*YOUR TASK:*
Where in the entries below does "introduces" appear? Copy every line that has it.

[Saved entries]
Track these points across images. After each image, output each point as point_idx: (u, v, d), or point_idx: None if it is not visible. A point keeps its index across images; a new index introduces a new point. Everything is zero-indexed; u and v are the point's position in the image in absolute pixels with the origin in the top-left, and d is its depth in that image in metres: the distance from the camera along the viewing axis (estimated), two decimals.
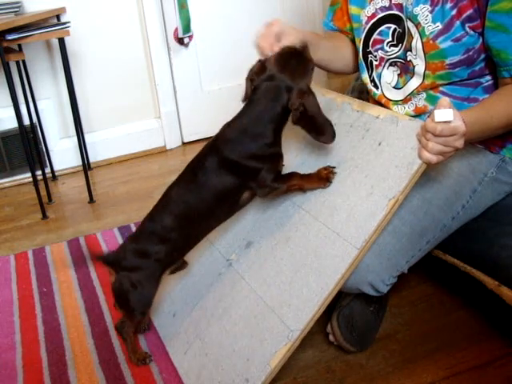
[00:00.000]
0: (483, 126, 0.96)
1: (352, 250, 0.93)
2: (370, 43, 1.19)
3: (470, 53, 1.03)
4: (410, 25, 1.09)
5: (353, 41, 1.29)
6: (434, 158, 0.88)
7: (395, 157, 0.95)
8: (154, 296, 1.12)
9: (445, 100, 0.86)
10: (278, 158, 1.06)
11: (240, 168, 1.03)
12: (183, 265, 1.22)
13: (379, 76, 1.21)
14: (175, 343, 1.17)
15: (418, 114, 1.14)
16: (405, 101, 1.16)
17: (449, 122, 0.85)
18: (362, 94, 1.60)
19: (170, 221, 1.08)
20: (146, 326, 1.28)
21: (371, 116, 1.04)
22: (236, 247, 1.16)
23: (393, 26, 1.14)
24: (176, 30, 2.41)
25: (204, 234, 1.14)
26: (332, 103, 1.14)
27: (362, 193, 0.97)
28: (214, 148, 1.07)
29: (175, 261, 1.15)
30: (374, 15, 1.17)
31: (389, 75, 1.19)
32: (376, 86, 1.23)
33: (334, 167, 1.06)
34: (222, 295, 1.12)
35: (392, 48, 1.15)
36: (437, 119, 0.85)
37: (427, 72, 1.09)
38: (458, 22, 1.01)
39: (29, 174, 2.07)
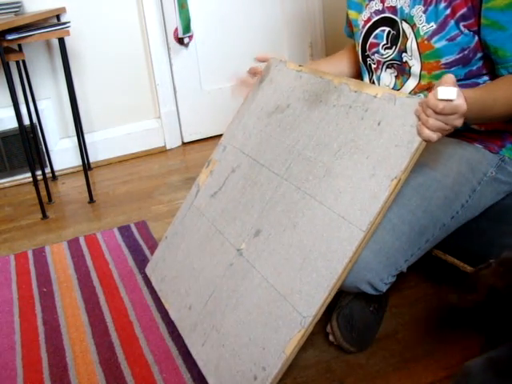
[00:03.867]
0: (483, 107, 0.95)
1: (358, 232, 0.94)
2: (367, 47, 1.20)
3: (466, 52, 1.03)
4: (405, 26, 1.09)
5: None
6: (434, 136, 0.87)
7: (395, 136, 0.95)
8: None
9: (449, 77, 0.83)
10: None
11: None
12: None
13: (378, 79, 1.22)
14: (193, 335, 1.18)
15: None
16: None
17: (451, 100, 0.82)
18: None
19: None
20: None
21: (369, 95, 1.04)
22: (245, 236, 1.16)
23: (387, 29, 1.14)
24: (176, 29, 2.41)
25: None
26: (330, 85, 1.15)
27: (364, 174, 0.98)
28: None
29: None
30: (369, 19, 1.18)
31: (387, 78, 1.19)
32: None
33: None
34: (234, 285, 1.13)
35: (387, 51, 1.16)
36: (439, 96, 0.82)
37: (423, 72, 1.09)
38: (452, 22, 1.01)
39: (29, 174, 2.07)
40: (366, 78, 1.26)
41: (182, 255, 1.33)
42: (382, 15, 1.15)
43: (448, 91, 0.82)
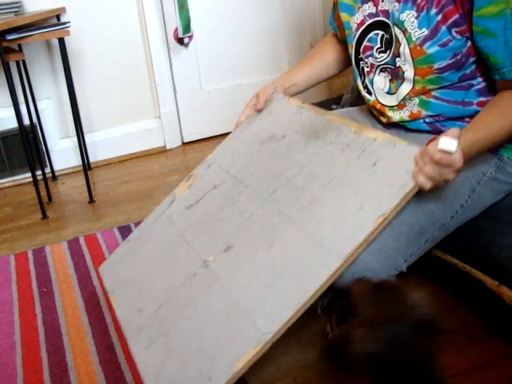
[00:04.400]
0: (481, 147, 0.98)
1: (336, 260, 0.93)
2: (361, 50, 1.20)
3: (458, 57, 1.03)
4: (397, 31, 1.09)
5: (343, 42, 1.34)
6: (428, 184, 0.90)
7: (389, 177, 0.95)
8: None
9: (456, 130, 0.86)
10: None
11: None
12: None
13: (371, 82, 1.22)
14: (137, 338, 1.14)
15: (413, 119, 1.15)
16: (399, 107, 1.17)
17: (450, 153, 0.85)
18: None
19: None
20: None
21: (368, 138, 1.04)
22: (214, 249, 1.14)
23: (381, 33, 1.14)
24: (176, 29, 2.41)
25: None
26: (330, 124, 1.15)
27: (351, 208, 0.97)
28: None
29: None
30: (362, 22, 1.18)
31: (381, 81, 1.19)
32: (369, 93, 1.24)
33: None
34: (194, 294, 1.10)
35: (381, 54, 1.16)
36: (439, 146, 0.85)
37: (417, 77, 1.09)
38: (444, 27, 1.01)
39: (29, 174, 2.07)
40: (359, 81, 1.26)
41: (141, 259, 1.30)
42: (376, 18, 1.15)
43: (449, 142, 0.84)
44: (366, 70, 1.22)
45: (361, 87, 1.26)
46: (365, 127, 1.08)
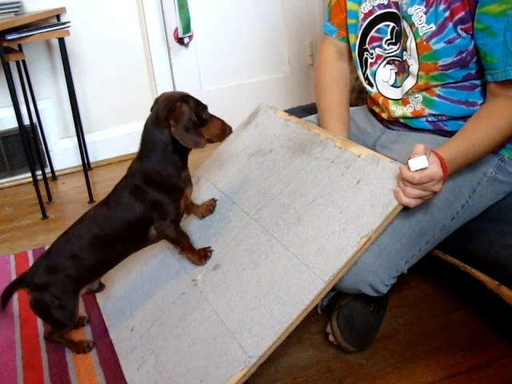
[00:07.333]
0: (466, 157, 0.97)
1: (319, 282, 0.94)
2: (367, 40, 1.19)
3: (463, 54, 1.03)
4: (405, 24, 1.09)
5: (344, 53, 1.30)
6: (412, 202, 0.90)
7: (372, 196, 0.96)
8: (75, 309, 1.18)
9: (419, 147, 0.87)
10: (179, 191, 1.12)
11: (144, 197, 1.11)
12: (100, 287, 1.29)
13: (373, 74, 1.21)
14: (130, 357, 1.15)
15: (416, 116, 1.15)
16: (403, 102, 1.16)
17: (425, 168, 0.86)
18: (362, 93, 1.60)
19: (82, 240, 1.14)
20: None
21: (353, 154, 1.05)
22: (203, 268, 1.16)
23: (391, 24, 1.14)
24: (176, 30, 2.41)
25: (115, 261, 1.19)
26: (316, 138, 1.16)
27: (335, 228, 0.98)
28: (126, 176, 1.20)
29: (88, 279, 1.20)
30: (371, 12, 1.17)
31: (385, 73, 1.19)
32: (370, 84, 1.23)
33: (209, 248, 1.17)
34: (183, 314, 1.11)
35: (391, 46, 1.15)
36: (413, 169, 0.86)
37: (420, 73, 1.09)
38: (450, 24, 1.01)
39: (29, 174, 2.07)
40: (360, 72, 1.25)
41: (133, 277, 1.31)
42: (387, 10, 1.14)
43: (419, 161, 0.86)
44: (370, 61, 1.21)
45: (361, 78, 1.25)
46: (349, 142, 1.09)
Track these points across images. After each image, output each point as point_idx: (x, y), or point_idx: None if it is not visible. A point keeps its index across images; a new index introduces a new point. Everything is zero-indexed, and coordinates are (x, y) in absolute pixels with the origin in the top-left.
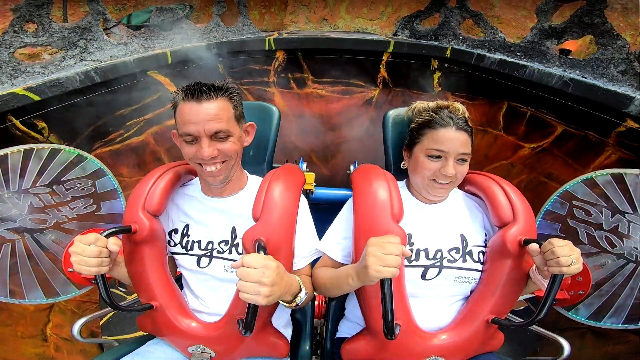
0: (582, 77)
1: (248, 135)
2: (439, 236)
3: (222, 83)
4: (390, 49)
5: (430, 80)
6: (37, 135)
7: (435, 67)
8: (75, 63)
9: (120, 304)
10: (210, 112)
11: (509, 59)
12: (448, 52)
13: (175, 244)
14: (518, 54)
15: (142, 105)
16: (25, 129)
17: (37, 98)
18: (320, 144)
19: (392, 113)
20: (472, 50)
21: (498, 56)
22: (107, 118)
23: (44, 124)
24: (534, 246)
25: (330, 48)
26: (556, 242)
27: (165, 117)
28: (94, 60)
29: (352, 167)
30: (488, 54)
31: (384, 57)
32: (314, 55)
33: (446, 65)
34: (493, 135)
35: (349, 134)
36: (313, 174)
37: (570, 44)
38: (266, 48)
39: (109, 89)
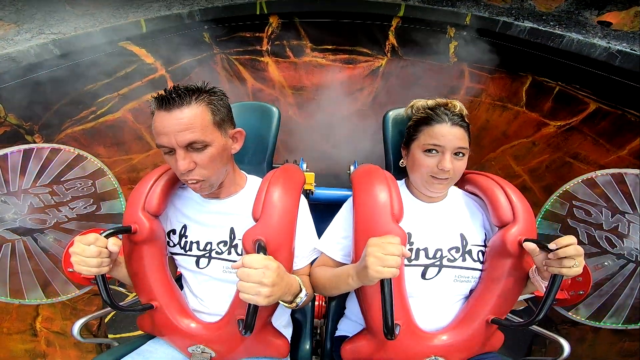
0: (631, 49)
1: (236, 142)
2: (438, 235)
3: (202, 85)
4: (401, 13)
5: (446, 49)
6: None
7: (452, 35)
8: (32, 37)
9: (120, 303)
10: (182, 121)
11: (542, 28)
12: (467, 19)
13: (174, 245)
14: (551, 23)
15: (114, 79)
16: None
17: None
18: (320, 119)
19: (392, 113)
20: (496, 18)
21: (528, 24)
22: (73, 94)
23: None
24: (531, 245)
25: (331, 11)
26: (562, 242)
27: (143, 91)
28: (54, 33)
29: (352, 167)
30: (516, 22)
31: (394, 23)
32: (313, 19)
33: (464, 33)
34: (513, 112)
35: (352, 108)
36: (313, 174)
37: (611, 16)
38: (257, 13)
39: (73, 63)
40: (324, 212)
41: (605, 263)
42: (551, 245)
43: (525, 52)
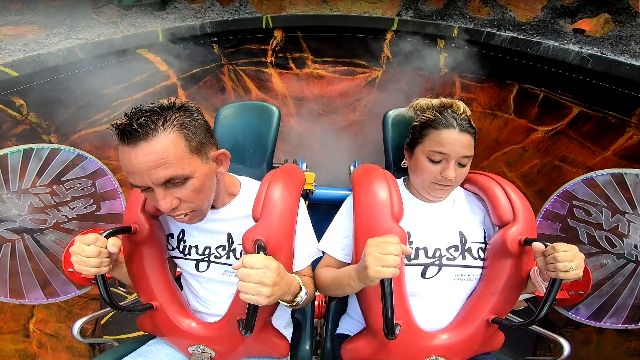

*RESPONSE FOR THIS EXERCISE:*
Track these points across images. After each image, output each point as point_idx: (u, v, d), or point_idx: None if it is not visible. A point keeps its index across images; a new index introduces a new point. Everything is zero-indexed; u and v are the point's position in the image in absolute pixels with the origin in the top-left, and d is its depth in that image in metres: the distance from the camera along the viewing axis (estimated), two decimals.
Track these points across images. After each image, output each point as point_idx: (x, y), or point_idx: None if it is not visible. A point keeps its index across images; a new index introduces a new point. Everything is zero-indexed, and coordinates are (x, y) in absolute pixels with the origin in the top-left.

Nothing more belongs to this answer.